Sementara itu, Pelaksana Tugas Kepala Badan Penghubung Provinsi Jawa Tengah, Risturino, menjelaskan bahwa program Mudik Lebaran Gratis merupakan bentuk kepedulian Pemerintah Provinsi Jawa Tengah bersama Paguyuban Jawa Tengah dan berbagai mitra.
Pada tahun 2026, program ini menggunakan dua moda transportasi darat, yaitu bus dan kereta api.
Untuk moda bus, Pemprov Jawa Tengah menyiapkan sebanyak 325 unit bus dengan kapasitas mencapai 16.186 penumpang. Ribuan pemudik tersebut akan diberangkatkan menuju 35 kabupaten dan kota di Jawa Tengah.
Selain itu, terdapat pula 23 bus tambahan yang akan mengangkut pemudik dari Lanud Sastranegara, Bandung.

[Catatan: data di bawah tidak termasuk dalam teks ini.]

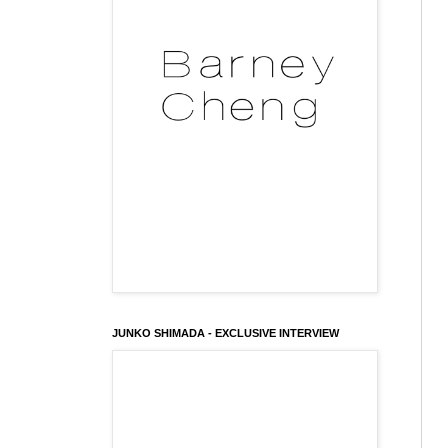
JUNKO SHIMADA - EXCLUSIVE INTERVIEW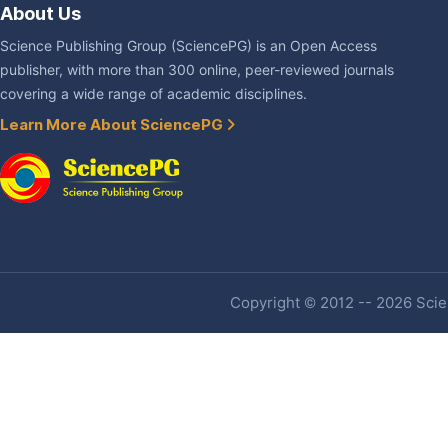
About Us
Science Publishing Group (SciencePG) is an Open Access
publisher, with more than 300 online, peer-reviewed journals
covering a wide range of academic disciplines.
Learn More About SciencePG
Copyright © 2012 -- 2026 Scien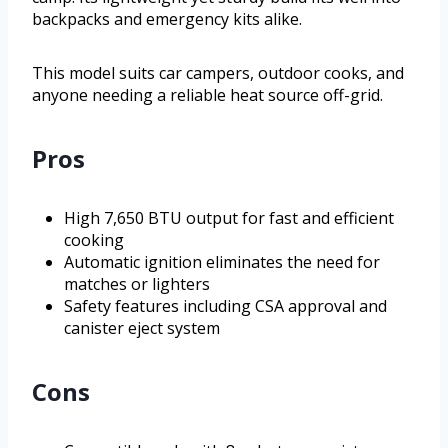
backpacks and emergency kits alike.
This model suits car campers, outdoor cooks, and
anyone needing a reliable heat source off-grid.
Pros
High 7,650 BTU output for fast and efficient
cooking
Automatic ignition eliminates the need for
matches or lighters
Safety features including CSA approval and
canister eject system
Cons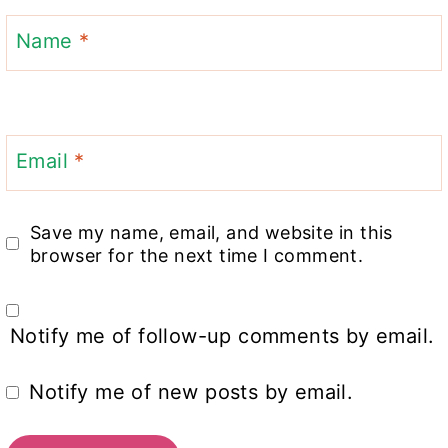
Name
*
Email
*
Save my name, email, and website in this
browser for the next time I comment.
Notify me of follow-up comments by email.
Notify me of new posts by email.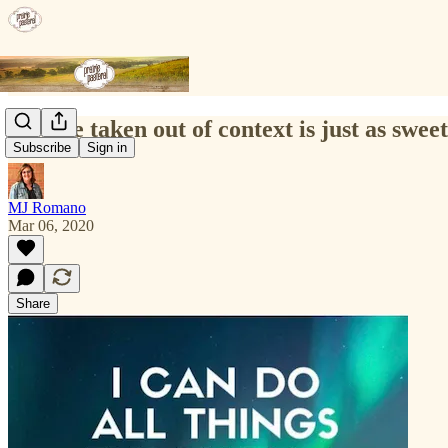
A verse taken out of context is just as sweet
Subscribe
Sign in
MJ Romano
Mar 06, 2020
Share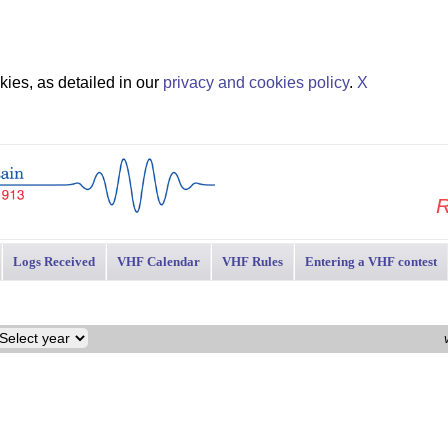
ies, as detailed in our
privacy and cookies policy
.
X
R
Logs Received
VHF Calendar
VHF Rules
Entering a VHF contest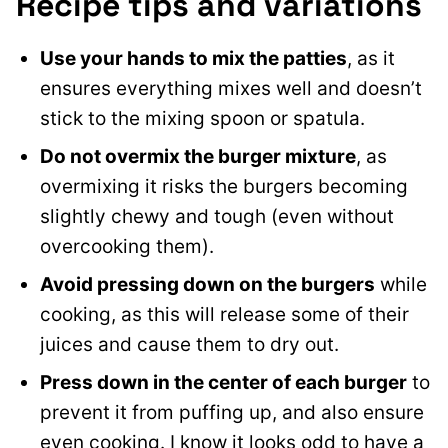
Recipe tips and variations
Use your hands to mix the patties
, as it
ensures everything mixes well and doesn’t
stick to the mixing spoon or spatula.
Do not
overmix the burger mixture
, as
overmixing it risks the burgers becoming
slightly chewy and tough (even without
overcooking them
).
Avoid pressing down on the burgers
while
cooking, as this will release some of their
juices and cause them to dry out.
Press down in the center of each burger
to
prevent it from puffing up, and also ensure
even cooking. I know it looks odd to have a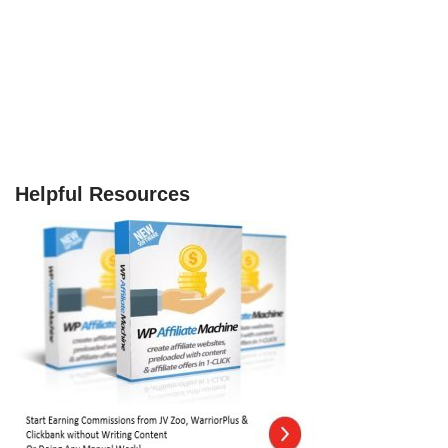
Helpful Resources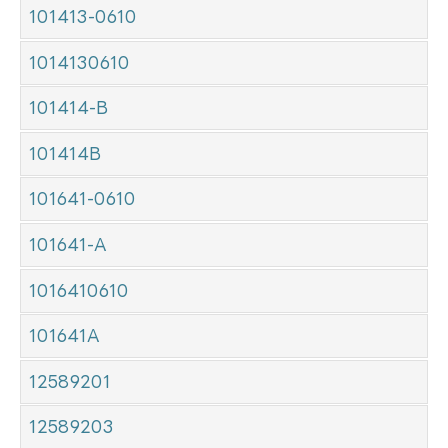
101413-0610
1014130610
101414-B
101414B
101641-0610
101641-A
1016410610
101641A
12589201
12589203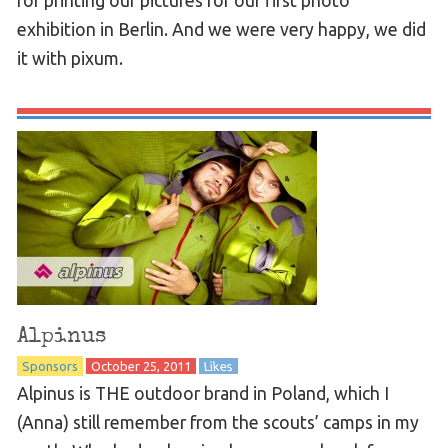
for printing our pictures for our first photo
exhibition in Berlin. And we were very happy, we did
it with pixum.
Alpinus
Sponsors
October 25, 2011
Likes
Alpinus is THE outdoor brand in Poland, which I
(Anna) still remember from the scouts’ camps in my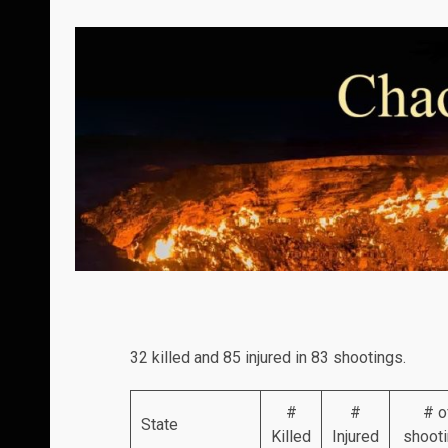
32 killed and 85 injured in 83 shootings.
#
#
# o
State
Killed
Injured
shoot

Para pemudik dijadwalkan berangkat pada Senin, 16 Maret 2026, dari area parkir Museum Purna Bhakti Pertiwi TMII serta Masjid At-Tin, Jakarta Timur. Pelepasan peserta mudik rencananya akan dilakukan langsung oleh Gubernur Jawa Tengah Ahmad Luthfi.
Bagi para sopir seperti Sugio dan Ginanjar, perjalanan mudik ini bukan sekadar tugas mengemudi. Dari balik kemudi, mereka turut menjadi bagian dari perjalanan penuh makna para perantau yang menjemput hangatnya kampung halaman saat Lebaran.